City Hall Park is occupied. Protestors of all genders, ages, and races sit on the ground with their friends, conversing, playing their guitars, or eating the free pizza and fruit from the newly set-up tables. Perhaps most notably, they hold up images of George Floyd, Breonna Taylor, Elijah McClain, and Tamir Rice with cardboard signs reading #BlackLivesMatter and #DefundThePolice.
Since Tuesday evening, protesters have taken over the space outside the center of the city government, demanding a budget cut of at least $1 billion to the NYPD, reinvesting it into “housing, health care, education and social services.”
Jawanza Williams, Director of Organizing at VOCAL-NY, “a statewide grassroots membership organization that builds power among low-income people affected by HIV/AIDS, the drug war, mass incarceration, and homelessness in order to create healthy and just communities,” spoke with Kings County Politics about the goals of the protests.
“Policing is inherently a racist system. It’s inherently a classist system. It literally has its origin in capturing black people seeking their freedom and bringing them back into captivity to be maimed, killed, raped, and their identities destroyed and erased,” said Williams.
He then explained that the city budget would be finalized on June 30. While the City Council, including Speaker Corey Johnson (D-Midtown West, Chelsea, West Village) is behind the protestors’ proposed budget cuts, Mayor Bill De Blasio (D) is still on the fence about them.

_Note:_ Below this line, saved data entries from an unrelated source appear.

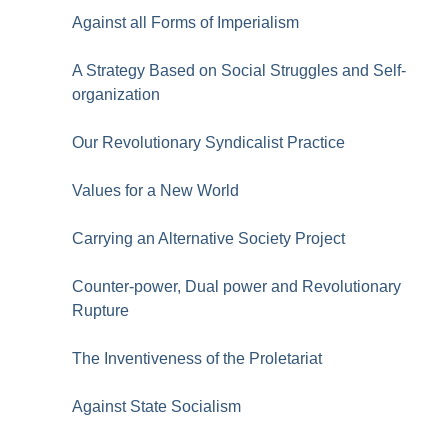
Against all Forms of Imperialism
A Strategy Based on Social Struggles and Self-
organization
Our Revolutionary Syndicalist Practice
Values for a New World
Carrying an Alternative Society Project
Counter-power, Dual power and Revolutionary
Rupture
The Inventiveness of the Proletariat
Against State Socialism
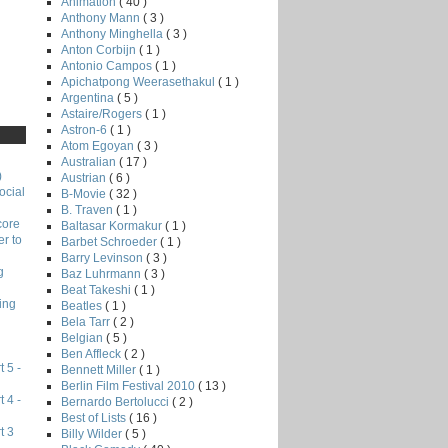
Animation
( 40 )
Anthony Mann
( 3 )
Anthony Minghella
( 3 )
Anton Corbijn
( 1 )
Antonio Campos
( 1 )
Apichatpong Weerasethakul
( 1 )
Argentina
( 5 )
Astaire/Rogers
( 1 )
Astron-6
( 1 )
Atom Egoyan
( 3 )
Australian
( 17 )
)
Austrian
( 6 )
ocial
B-Movie
( 32 )
B. Traven
( 1 )
core
Baltasar Kormakur
( 1 )
r to
Barbet Schroeder
( 1 )
Barry Levinson
( 3 )
g
Baz Luhrmann
( 3 )
Beat Takeshi
( 1 )
ing
Beatles
( 1 )
Bela Tarr
( 2 )
Belgian
( 5 )
Ben Affleck
( 2 )
 5 -
Bennett Miller
( 1 )
Berlin Film Festival 2010
( 13 )
 4 -
Bernardo Bertolucci
( 2 )
Best of Lists
( 16 )
t 3
Billy Wilder
( 5 )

Williams continued, indicating that the measures he and the other protestors were calling for are a crucial part of efforts to take down racism in American politics and society.

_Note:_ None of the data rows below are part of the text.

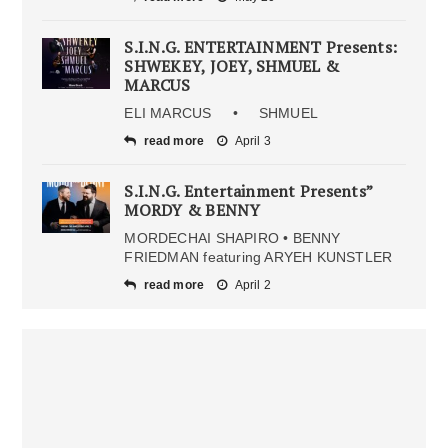
S.I.N.G. ENTERTAINMENT Presents:
SHWEKEY, JOEY, SHMUEL &
MARCUS
ELI MARCUS • SHMUEL
read more
April 3
S.I.N.G. Entertainment Presents”
MORDY & BENNY
MORDECHAI SHAPIRO • BENNY
FRIEDMAN featuring ARYEH KUNSTLER
read more
April 2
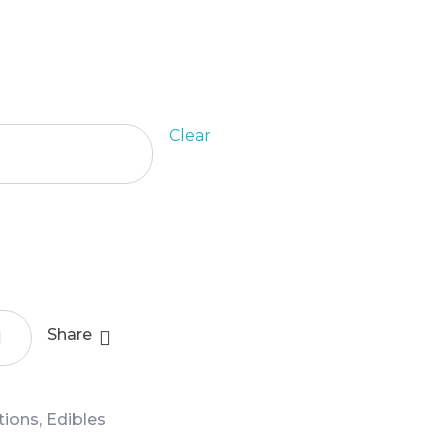
Clear
Add To Cart
Share
ctions
,
Edibles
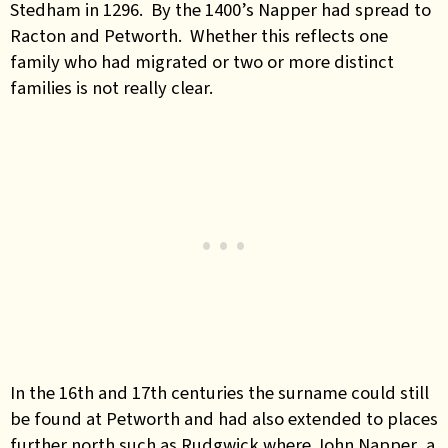
Stedham in 1296. By the 1400’s Napper had spread to
Racton and Petworth. Whether this reflects one
family who had migrated or two or more distinct
families is not really clear.
In the 16th and 17th centuries the surname could still
be found at Petworth and had also extended to places
further north such as Rudgwick where John Napper, a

“The U.S. has a problem with a culture of violence, and the institution of policing, especially the NYPD, has a culture of annihilation, especially when it comes to black lives,” he said. “It’s part of all the systems and ideologies that are creating the crises and chaos in our society. If we humanize black people and understand that black lives matter, then we understand we cannot have policing as an institution.”
When asked about public safety risks that police usually handle, such as bomb threats and traffic issues, Williams explained that there can be other ways to address them. “I don’t think that every mode of creating and maintaining safety for our people has to be done by police,” he said.
“We need to create policies and a culture that centers our most vulnerable people, and whenever we have ways to keep them safe, then we’ll have ways to keep everyone safe, and if everyone is not safe from the police, then we know that the police are not the solution. They haven’t been for 200 years.”
Williams then proudly asserted that defunding the police would help give those committed to combating anti-blackness unprecedented influence. “Power is only built in two ways in society, and that’s massive amounts of money or massive amounts of organized people, and we’re taking advantage of our people power. “That’s what democracy actually looks like.”